### Selected excerpt

****

I’m not much of a music critic, so my words wouldn’t do the pleasure of this album enough justice.
So courtesy of magnatune’s embedding code, here you can preview this delightful collection of organ and trumpet music from the baroque period.
There’s a very intriguing new remix project called The White Cube at ccMixter.org. Please note that remixes have to be licensed with the popular Creative Commons CC-BY license in order to be considered for use during the exhibition. So no remixing Cream or some band from Liverpool’s double album or some song about nights on bed sheets! 🙂
This all is in support of an upcoming exhibition in the RAM Galleri on Oslo which is celebrating it’s 20 year anniversary and wants to explore “How to explode the white Cube”.
Deadline for remix submissions is on the 7th of December 2009, just 3 days before an unrelated small party in that very city of Oslo. Hopefully our friends in the black limousines doubtlessly all over Oslo right around that time will not misunderstand the context and confiscate all the remixes!
The remix project is organized and the two source audio packages are provided by Gurdonark (whom I’ve had the privilege to interview last year and the ever lovely and talented (I’ve always wanted to say that!) SackJo22, whom I’ve had the honor and pleasure to work with on one of her many projects.

****

### Stored items

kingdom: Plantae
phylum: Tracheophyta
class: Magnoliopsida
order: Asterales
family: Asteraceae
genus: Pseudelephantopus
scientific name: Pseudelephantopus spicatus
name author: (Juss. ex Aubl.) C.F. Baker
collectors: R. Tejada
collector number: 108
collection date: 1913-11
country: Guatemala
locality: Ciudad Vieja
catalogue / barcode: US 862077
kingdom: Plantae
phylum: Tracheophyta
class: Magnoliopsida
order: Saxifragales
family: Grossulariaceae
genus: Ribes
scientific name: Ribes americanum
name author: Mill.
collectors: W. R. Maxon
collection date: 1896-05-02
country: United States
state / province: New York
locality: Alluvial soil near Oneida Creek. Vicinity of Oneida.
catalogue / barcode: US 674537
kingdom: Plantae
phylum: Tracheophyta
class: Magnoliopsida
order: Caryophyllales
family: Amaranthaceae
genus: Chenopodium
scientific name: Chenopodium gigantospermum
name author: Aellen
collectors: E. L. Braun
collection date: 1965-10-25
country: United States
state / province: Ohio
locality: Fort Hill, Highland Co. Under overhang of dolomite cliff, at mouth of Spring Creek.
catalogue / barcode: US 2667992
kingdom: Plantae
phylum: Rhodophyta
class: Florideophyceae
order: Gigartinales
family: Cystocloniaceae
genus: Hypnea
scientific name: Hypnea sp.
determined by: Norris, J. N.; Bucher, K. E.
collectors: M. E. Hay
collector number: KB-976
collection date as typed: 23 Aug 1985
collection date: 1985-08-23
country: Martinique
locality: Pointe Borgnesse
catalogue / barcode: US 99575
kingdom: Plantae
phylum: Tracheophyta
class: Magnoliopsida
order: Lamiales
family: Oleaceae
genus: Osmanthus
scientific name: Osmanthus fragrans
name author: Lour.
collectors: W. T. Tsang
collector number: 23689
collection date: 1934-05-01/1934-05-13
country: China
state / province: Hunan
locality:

****

### What to do
a) For each statement about the blog post, answer yes or no according to whether it agrees with the text, and quote the deciding words: (i) Remixes must carry the Creative Commons CC-BY license to be considered for the exhibition. (ii) The deadline for remix submissions is the 10th of December 2009. (iii) The RAM Galleri is celebrating a 20 year anniversary.
b) Quote the stretch of the blog post from "Deadline for remix" through "her many projects.".

### Responses per task
a)
(i) Yes: "remixes have to be licensed with the popular Creative Commons CC-BY license in order to be considered for use during the exhibition"
(ii) No: "Deadline for remix submissions is on the 7th of December 2009"
(iii) Yes: "which is celebrating it’s 20 year anniversary"

b)
Deadline for remix submissions is on the 7th of December 2009, just 3 days before an unrelated small party in that very city of Oslo. Hopefully our friends in the black limousines doubtlessly all over Oslo right around that time will not misunderstand the context and confiscate all the remixes!
The remix project is organized and the two source audio packages are provided by Gurdonark (whom I’ve had the privilege to interview last year and the ever lovely and talented (I’ve always wanted to say that!) SackJo22, whom I’ve had the honor and pleasure to work with on one of her many projects.